Ma quali sono le applicazioni dell’intelligenza artificiale all’interno del mercato italiano? Secondo le rilevazioni dell’Osservatorio del Politecnico, la quota più significativa (34%) è legata a soluzioni per analizzare ed estrarre informazioni dai dati (Intelligent Data Processing), soprattutto per realizzare previsioni nell’ambito della pianificazione aziendale, la gestione degli investimenti e le attività di budgeting. Grande importanza riveste anche l’area di interpretazione del linguaggio, scritto o parlato, la cosiddetta Language AI (28%) tra cui rientrano, per esempio, i chatbot ovvero i software che simulano conversazioni umane (scritte o parlate), consentendo agli utenti di interagire con i dispositivi digitali come se stessero comunicando con una persona reale.

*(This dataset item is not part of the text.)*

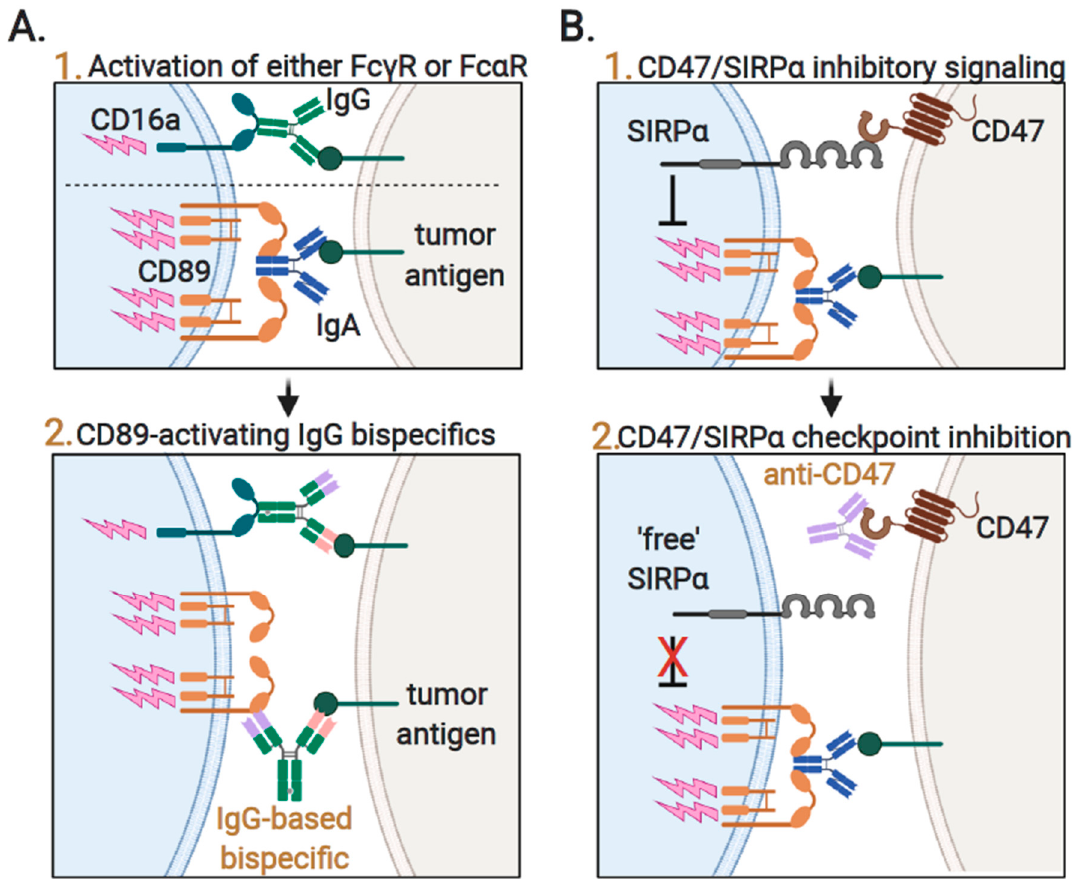
Figure 4. Antibody-based therapeutic strategies to improve neutrophil-mediated anticancer immune responses. ( A ) panel 1. Whereas IgA outperforms IgG in terms of neutrophil activation, IgGs are the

In quest’area rientrano, per esempio, le applicazioni di Generative AI come ChatGPT o DALL-E2, che permettono di estrarre ed elaborare automaticamente informazioni anche da documenti come atti giudiziari, contratti o polizze, o per analizzare le comunicazioni interne o esterne (per esempio e-mail, social network, web). Il 19% del mercato è invece indirizzato verso la produzione di algoritmi che suggeriscono ai clienti contenuti in linea con le singole preferenze, come quelli che troviamo comunemente nei siti di e-commerce. E un 10% si riferisce al Computer Vision che analizza il contenuto di un’immagine in contesti come la sorveglianza in luoghi pubblici o il monitoraggio di una linea di produzione. Chiudono con il 9% le soluzioni con cui l’AI automatizza alcune attività di un progetto e ne governa le varie fasi, cosiddetta Intelligent robotic process automation. «Di pari passo con l’evoluzione applicativa, è nata l’esigenza delle istituzioni internazionali di tutelare i cittadini dalle possibili implicazioni negative derivanti dallo sviluppo e dall’utilizzo dei sistemi AI», ha avvertito Miragliotta. «Sono nate linee guida e regolamenti in tutto il mondo e il Consiglio europeo ha approvato l’AI Act, un approccio di regolamentazione basato sulla classificazione delle soluzioni in base al livello di rischio che possono causare sui diritti e libertà fondamentali dei cittadini. Un percorso che avrà come risultato finale un apparato regolatorio comune tra tutti gli stati dell’Unione europea».